The problem :: Retype the passage of the geogrid article below, starting with "There are a few varieties" and going on through "the pavement surface.", with no changes.

+++ Document text

Geogrid has an increasing number of applications in the hardscape industry. Traditionally used in segmental retaining wall applications, the use of it in driveway or other paver projects has become more and more popular. Not only is it an inexpensive way to add to the longevity of the hardscape projects that you are installing, it is also a great way to help your company stand out from your competition when explaining to your clients the benefits of this project.
When we meet with clients, we always have a small piece of fabric and geogrids that we use in our installation on a keychain that allows us to show off what this product is and explain to them the benefits of using this product in their install. It has helped us build authority when meeting with clients and to ensure them that we are there to build them a project that is going to stand the test of time.
There are a few varieties of geogrids and they each have their own applications. This article covers everything you need to know about geogrid.
There are a few various types of geogrid that are used to stabilize soil material or angular granular material. This prevents the movement of that material caused by dynamic loads and therefore prevents the movement of the structure it is helping to stabilize whether it is preventing the movement of material behind a retaining wall to reduce the pressure on the wall or preventing the movement of granular material below pavement to reduce the movement of the pavement surface.
Geogrids work by interlocking the granular material or soil placed on top of them. The holes in the geogrid are referred to as apertures, and it is these holes that allow for the strikethrough or the pushing through of the material into these holes that create lockup and the stability that comes with that. It works similar to that of a snowshoe as it spreads the load on top of it out over a larger area helping to disperse that force that is experienced.

++++++
+++ Recorded information

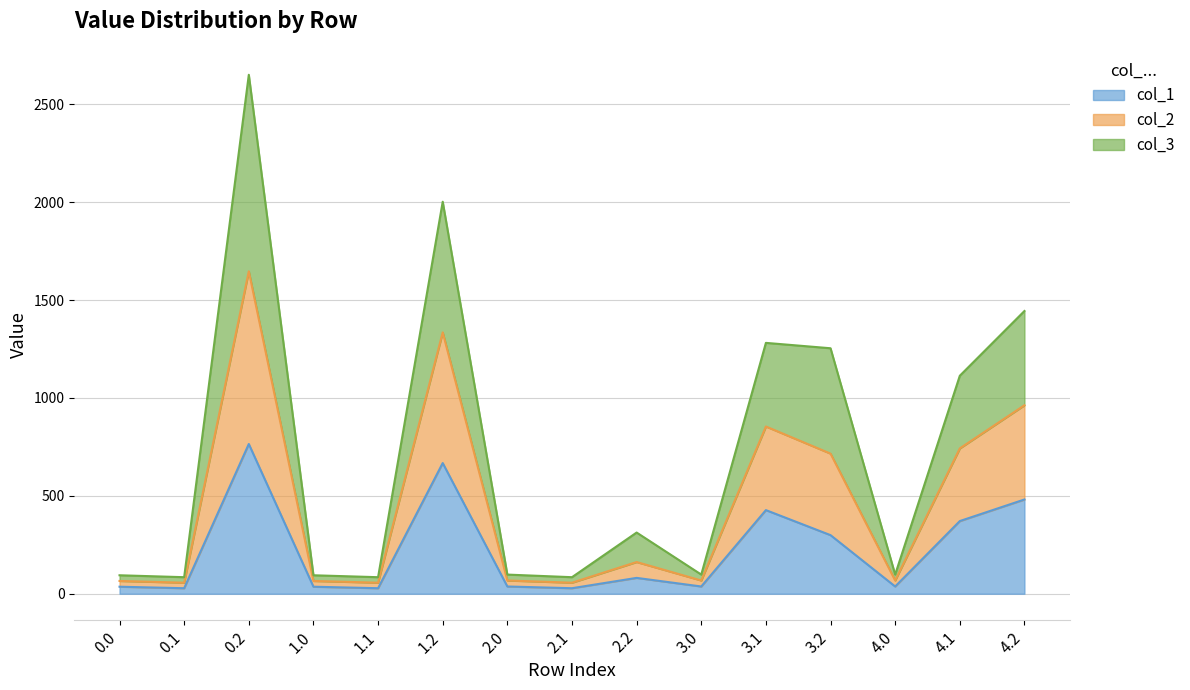

At which label does col_2 first exceed 97?

0.2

++++++

Solution for this problem ::
There are a few varieties of geogrids and they each have their own applications. This article covers everything you need to know about geogrid.
There are a few various types of geogrid that are used to stabilize soil material or angular granular material. This prevents the movement of that material caused by dynamic loads and therefore prevents the movement of the structure it is helping to stabilize whether it is preventing the movement of material behind a retaining wall to reduce the pressure on the wall or preventing the movement of granular material below pavement to reduce the movement of the pavement surface.